A full album from the Bad Quitters, called I’ll Be Damned, is due out in a couple of months. 
A full album from the Bad Quitters, called I’ll Be Damned, is due out in a couple of months.
Credit: Courtesy Phot / The Bad quitters

You could call Boise, Idaho musician Mike Frazier’s two upcoming San Antonio gigs a homecoming of sorts. 

As frontman for the Austin bands Transmography and the Shut Ups, Frazier developed a fondness for the Alamo City, and the latter band was more of a fixture here than in its hometown. 

Now, he’s returning to the 210 with his newest group, the Bad Quitters, who will perform Thursday, April 23, at the Lonesome Rose — a show that celebrates the group’s latest single, “Spend It All,” featuring the Alamo City’s own Garrett T. Capps on fiddle.  

And to celebrate the past, Frazier’s other band, the Shut Ups, will play Lowcountry on Saturday, April 25, for King William Fest.  

The Bad Quitters offer a refreshing take on Americana, drawing on the Neil Young and Crazy Horse template of raw, thrashed guitars holding up a tenderly melodic sensibility. Meanwhile, the Shut Ups are a noise-rock whirlwind, whose shows are generally 20-minute meltdowns marked by frantic drumming, skittering guitars and outlandish costumes. 

Though not a San Antonio native, Frazier’s had a long history with the city — and with music-scene fixture Capps in particular. Frazier, who’s 10 years older, was the local singer-songwriter’s camp counselor at Camp Rio Vista, the oldest summer camp in the state. 

“I was his counselor when he was 11,” Frazier said. “When I met him, he was just a really cool kid. Had a big CaseLogic CD book of about 200 CDs, and we would just talk music all the time. He was already a drummer. I was a guy from Austin just figuring my way through music and thought it was great — here was this kid already with cool taste in music.”

Frazier recognized a kindred spirit and the pair bonded immediately.  

“He was always the same guy he is now, man,” Frazier said of Capps. “He looked and talked the same. Well, he did have green hair one summer.

Capps’ high school band, the Boy Scout Cookies, even played the White Rabbit with Frazier’s Transmography. Eventually, Frazier snuck Capps and the band into his SXSW showcase.  

Fast forward a few more years and Frazier had started The Shut Ups. Though based in Austin, San Antonio embraced the group and their particular brand of improvised insanity.  The Shut Ups played Capps’ 2016 Cinco de Mayo blowout, providing Frazier with his most treasured San Antonio memory.

“We were playing at Paper Tiger when they still had the radio antenna,” Frazier recalled. “We were playing the courtyard, packed house. Our drummer, Eric Green, kind of the front man of the band, he scaled that antenna. I had my eyes closed, and I noticed everyone looking up – Garrett had gotten on the drums and Eric scaled the antenna, at least 50 or 60 feet in the air, hanging upside down, in a monkey or shark costume.”

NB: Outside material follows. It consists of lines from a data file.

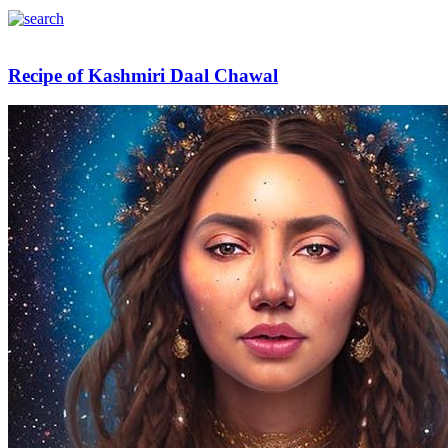
Recipe of Kashmiri Daal Chawal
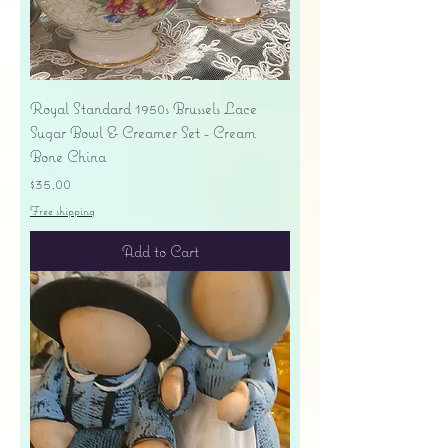
Royal Standard 1950s Brussels Lace
Sugar Bowl & Creamer Set - Cream
Bone China
Price
$35.00
Free shipping
Add to Cart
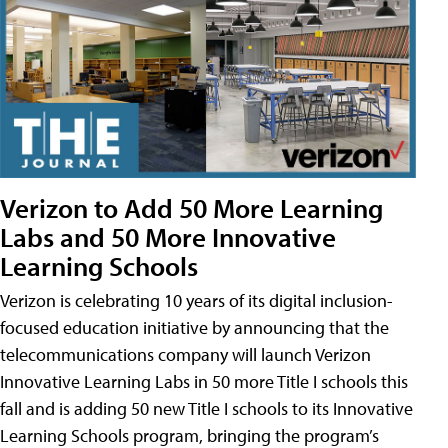
Verizon to Add 50 More Learning
Labs and 50 More Innovative
Learning Schools
Verizon is celebrating 10 years of its digital inclusion-
focused education initiative by announcing that the
telecommunications company will launch Verizon
Innovative Learning Labs in 50 more Title I schools this
fall and is adding 50 new Title I schools to its Innovative
Learning Schools program, bringing the program’s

Eventually Paper Tiger’s owner — local restaurateur Chad Carey — was forced to take down the antenna due to liability concerns. The stunt made it obvious why. 

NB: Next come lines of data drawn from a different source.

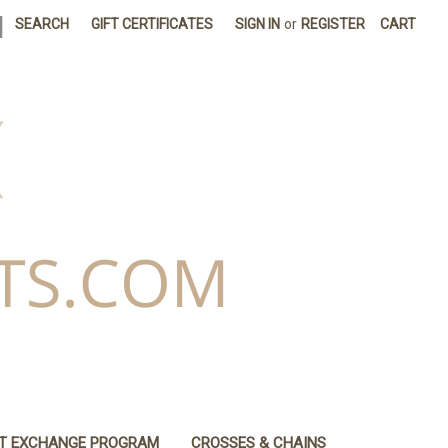
|
SEARCH
GIFT CERTIFICATES
SIGN IN
or
REGISTER
CART
IT EXCHANGE PROGRAM
CROSSES & CHAINS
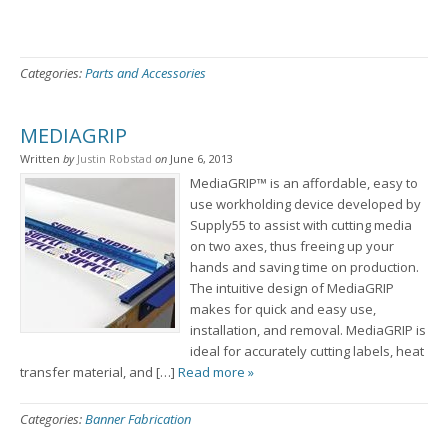
Categories:
Parts and Accessories
MEDIAGRIP
Written
by
Justin Robstad
on
June 6, 2013
MediaGRIP™ is an affordable, easy to
use workholding device developed by
Supply55 to assist with cutting media
on two axes, thus freeing up your
hands and saving time on production.
The intuitive design of MediaGRIP
makes for quick and easy use,
installation, and removal. MediaGRIP is
ideal for accurately cutting labels, heat
transfer material, and […]
Read more »
Categories:
Banner Fabrication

“[Carey] wanted to put a statue of Eric up there … but actually had to take it down,” Frazier added.

Now, fast forward again to the present, and Capps is hosting Frazier’s The Bad Quitters at his club, the Lonesome Rose, not long after he played fiddle on the band’s single, recorded with Josh Bloodsworth and Justin Morris at San Antonio’s Cornpound Complex.

A full album from the Bad Quitters, called I’ll Be Damned, is due out in a couple of months. 

More than anything, the decades-long friendship and collaboration between Frazier and Capps is a testament to the power of music to bring us together.

In a world hell-bent on siloing everyone by age, gender and political persuasion, it’s refreshing to see these two musicians reach across the years and craft indelible, ass-kicking tunes.